So, how might it happen here? Let’s use some imagination.  Start with the unthinkable: Trump gets re-elected in 2020. That victory would almost surely be accompanied by continued Republican control of Congress and of most state legislatures across the country. One certain consequence of this calamity: the federal judiciary would be dominated for at least a generation by judges whose reverence for the Constitution takes a back seat to their fervor for the radical right-wing policy agenda that Trump has faithfully pursued.

I think a Trump re-election would also prompt a change in tone and even content in our mainstream media, which have been pretty good about chronicling Trumpian misbehavior. A re-elected Trump would enjoy a legitimacy that he was unable to get from the tainted election of 2016. There would be a powerful tendency, finally, to concede that the president after all is the president and that he deserves respect as such, even if he doesn’t. (And what use is there in pointing out, over and over again, that he lies a lot?) The media, anyway, are not invulnerable to political pressure. If Trump were re-elected with an obsequious Congress at his back, some of his preposterous twitter musings—like changing liability laws and using licensing to intimidate critical media outlets—might suddenly look plausible. The American Prospect’s Paul Starr notes that

Many newspapers and other publications have already been weakened financially as a result of diminished advertising and subscriptions; those financial pressures make them less capable of standing up to pressure. In addition, libel suits and hostile regulatory decisions can chill criticism, put independent media out of business, or drive their owners to sell out to companies that reliably support the government. (The suit bankrolled by Trump supporter Peter Thiel that shut down Gawker is an American example of the strategy.)

Starr also warns, “The independence of the civil service is only a matter of tradition, and if some agencies such as the FBI haven’t capitulated to Trump, it may just be a matter of time….”

A GOP sweep in 2020 would also enable the party to double down on its efforts at voter suppression and gerrymandering at the state level, efforts a sympathetic judiciary won’t hamper.

In short, we are looking at the prospect of one party—a party of the radical reactionary right–entrenching itself in power indefinitely by tilting the political playing field decisively in its favor.

# STUDY MATERIAL
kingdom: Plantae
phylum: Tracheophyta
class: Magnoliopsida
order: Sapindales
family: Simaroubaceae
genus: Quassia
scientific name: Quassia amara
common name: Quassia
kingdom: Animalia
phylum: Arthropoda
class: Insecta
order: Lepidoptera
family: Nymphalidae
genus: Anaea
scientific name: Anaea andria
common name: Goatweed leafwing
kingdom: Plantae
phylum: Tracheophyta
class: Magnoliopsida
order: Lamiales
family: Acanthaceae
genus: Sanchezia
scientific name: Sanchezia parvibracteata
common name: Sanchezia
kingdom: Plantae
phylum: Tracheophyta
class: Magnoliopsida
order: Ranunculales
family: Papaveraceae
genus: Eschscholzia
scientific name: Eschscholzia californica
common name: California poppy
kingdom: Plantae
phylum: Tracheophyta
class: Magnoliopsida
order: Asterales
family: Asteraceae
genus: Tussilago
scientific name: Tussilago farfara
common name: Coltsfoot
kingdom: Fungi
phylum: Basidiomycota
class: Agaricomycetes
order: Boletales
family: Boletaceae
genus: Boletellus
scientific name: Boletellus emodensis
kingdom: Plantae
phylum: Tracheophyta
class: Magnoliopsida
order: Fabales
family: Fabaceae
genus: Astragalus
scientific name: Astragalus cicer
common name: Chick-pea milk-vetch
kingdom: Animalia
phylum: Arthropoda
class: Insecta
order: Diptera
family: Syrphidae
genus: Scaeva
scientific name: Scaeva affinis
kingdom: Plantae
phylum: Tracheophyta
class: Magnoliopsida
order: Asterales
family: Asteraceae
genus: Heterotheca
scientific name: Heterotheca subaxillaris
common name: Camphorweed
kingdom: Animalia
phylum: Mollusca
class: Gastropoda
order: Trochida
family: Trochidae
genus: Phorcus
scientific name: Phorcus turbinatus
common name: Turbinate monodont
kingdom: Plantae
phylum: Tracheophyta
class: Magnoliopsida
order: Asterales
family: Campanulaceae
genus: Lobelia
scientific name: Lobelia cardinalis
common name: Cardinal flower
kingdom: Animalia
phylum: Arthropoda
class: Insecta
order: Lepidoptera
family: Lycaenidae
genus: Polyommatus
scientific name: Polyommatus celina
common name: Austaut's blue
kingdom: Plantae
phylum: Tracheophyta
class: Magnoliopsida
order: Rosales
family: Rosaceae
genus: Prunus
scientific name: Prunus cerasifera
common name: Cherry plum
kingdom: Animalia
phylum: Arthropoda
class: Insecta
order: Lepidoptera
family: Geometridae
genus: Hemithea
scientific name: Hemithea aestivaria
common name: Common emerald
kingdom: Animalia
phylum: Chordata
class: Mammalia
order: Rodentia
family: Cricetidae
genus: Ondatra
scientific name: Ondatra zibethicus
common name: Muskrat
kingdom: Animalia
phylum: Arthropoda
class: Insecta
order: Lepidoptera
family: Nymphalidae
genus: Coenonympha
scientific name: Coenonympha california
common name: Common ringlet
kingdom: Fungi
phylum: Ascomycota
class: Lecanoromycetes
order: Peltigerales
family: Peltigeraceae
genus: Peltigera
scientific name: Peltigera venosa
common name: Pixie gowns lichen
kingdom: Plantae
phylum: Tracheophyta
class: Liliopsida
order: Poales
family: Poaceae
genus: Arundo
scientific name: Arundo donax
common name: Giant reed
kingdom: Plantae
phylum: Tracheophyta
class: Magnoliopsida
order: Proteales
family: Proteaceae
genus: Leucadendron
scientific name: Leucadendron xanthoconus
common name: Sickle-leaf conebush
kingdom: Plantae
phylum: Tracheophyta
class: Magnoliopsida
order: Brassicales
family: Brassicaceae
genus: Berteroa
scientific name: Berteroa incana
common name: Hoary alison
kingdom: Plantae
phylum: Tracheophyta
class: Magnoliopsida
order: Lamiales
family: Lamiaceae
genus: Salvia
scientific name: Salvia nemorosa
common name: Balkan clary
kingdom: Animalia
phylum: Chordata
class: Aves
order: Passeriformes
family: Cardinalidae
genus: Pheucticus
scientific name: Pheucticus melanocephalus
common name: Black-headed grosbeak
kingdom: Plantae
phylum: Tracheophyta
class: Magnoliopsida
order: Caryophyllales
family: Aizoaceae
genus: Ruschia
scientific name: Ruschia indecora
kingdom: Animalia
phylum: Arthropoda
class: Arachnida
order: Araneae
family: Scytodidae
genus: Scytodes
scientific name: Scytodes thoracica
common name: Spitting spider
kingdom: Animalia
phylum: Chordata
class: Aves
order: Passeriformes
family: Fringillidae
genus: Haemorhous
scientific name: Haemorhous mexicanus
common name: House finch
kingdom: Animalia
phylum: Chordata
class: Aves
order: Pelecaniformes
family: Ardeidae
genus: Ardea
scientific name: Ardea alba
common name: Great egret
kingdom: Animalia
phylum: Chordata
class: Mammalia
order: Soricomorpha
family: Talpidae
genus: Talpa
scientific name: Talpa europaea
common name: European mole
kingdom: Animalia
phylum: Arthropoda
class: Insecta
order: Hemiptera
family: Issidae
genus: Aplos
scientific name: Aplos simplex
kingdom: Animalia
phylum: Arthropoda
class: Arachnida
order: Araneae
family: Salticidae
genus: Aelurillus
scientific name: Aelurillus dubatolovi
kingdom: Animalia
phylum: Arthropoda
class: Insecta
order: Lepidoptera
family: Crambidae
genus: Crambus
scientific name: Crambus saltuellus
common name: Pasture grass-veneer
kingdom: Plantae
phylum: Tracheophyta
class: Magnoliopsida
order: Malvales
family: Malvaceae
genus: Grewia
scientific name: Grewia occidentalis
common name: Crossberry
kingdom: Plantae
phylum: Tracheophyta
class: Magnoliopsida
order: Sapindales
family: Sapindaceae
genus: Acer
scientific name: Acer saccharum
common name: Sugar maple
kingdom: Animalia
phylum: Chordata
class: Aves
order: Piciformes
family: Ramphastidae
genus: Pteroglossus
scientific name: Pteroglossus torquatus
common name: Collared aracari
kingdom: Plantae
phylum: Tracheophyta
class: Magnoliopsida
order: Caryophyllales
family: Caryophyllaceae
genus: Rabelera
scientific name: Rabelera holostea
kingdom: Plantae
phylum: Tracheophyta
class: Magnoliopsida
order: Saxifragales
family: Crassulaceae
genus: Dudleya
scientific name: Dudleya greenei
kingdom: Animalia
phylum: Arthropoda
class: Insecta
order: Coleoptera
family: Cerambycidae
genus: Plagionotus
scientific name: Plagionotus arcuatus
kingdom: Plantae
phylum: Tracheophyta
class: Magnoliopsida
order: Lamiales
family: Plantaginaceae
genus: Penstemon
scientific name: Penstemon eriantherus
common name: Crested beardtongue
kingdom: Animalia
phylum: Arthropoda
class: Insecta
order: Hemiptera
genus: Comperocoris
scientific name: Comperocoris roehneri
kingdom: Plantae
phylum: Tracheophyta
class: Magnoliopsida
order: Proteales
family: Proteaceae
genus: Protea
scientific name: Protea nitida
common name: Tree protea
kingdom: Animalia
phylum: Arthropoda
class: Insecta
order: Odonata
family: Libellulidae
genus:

# DIRECTIONS
[A] From the passage on a Trump re-election, quote everything from "A GOP sweep" down to "in its favor.".
[B] Extend the passage on a Trump re-election, picking up right after its final sentence.
The data bear no relation to the passage on a Trump re-election.

# ANSWERS
[A]
A GOP sweep in 2020 would also enable the party to double down on its efforts at voter suppression and gerrymandering at the state level, efforts a sympathetic judiciary won’t hamper.

In short, we are looking at the prospect of one party—a party of the radical reactionary right–entrenching itself in power indefinitely by tilting the political playing field decisively in its favor.

[B]
So, I think Starr is correct to call our current situation a democratic emergency—an emergency that will continue as long as Trump is president. I strongly recommend his article, which concludes

Before we have a full-blown national crisis, we need a vivid sense of emergency about the danger American democracy now faces….[W]hat we need now is realism about the Constitution’s limits and all the political alarm we can muster. There is no counting on the courts, much less the Deep State, to save us. The fate of our democracy is going to depend above all on what Americans do to organize at every level of society and whether they show up at the polls and perhaps in the streets. This is democracy’s stress test, and we only have a limited amount of time to pass it.

 

 

3 comments

  1. Jeremy Graham May 29, 2018 at 11:45 am

    The ruling class has been consolidating its power every since the end of WII. How could it not happen?

  2. Lisa R, Lipman May 31, 2018 at 10:26 am

    The judiciary is already, so far as I can see, compromised for more than a generation. It is usually the case that the party in power has a disproportionate impact on the make-up of the federal courts, and that is true here also. What is a little different here that those being appointed are remarkably young — in their 40s and 50s. Add to that McConnell’s and McGahn’s commitments to having maximum impact in the shortest period of time, as well as Grassley’s disregard of “blue slips” and the ridiculously short time of Judiciary Committee hearings (1-3 hours per nominee) and — voila!

    • Bill M June 7, 2018 at 9:27 pm

      Not to mention the artificially large number of vacant judicial seats available for GOP appointments because of the calculated refusal to confirm appointments made by Obama. The Supreme Court was the highest profile of these.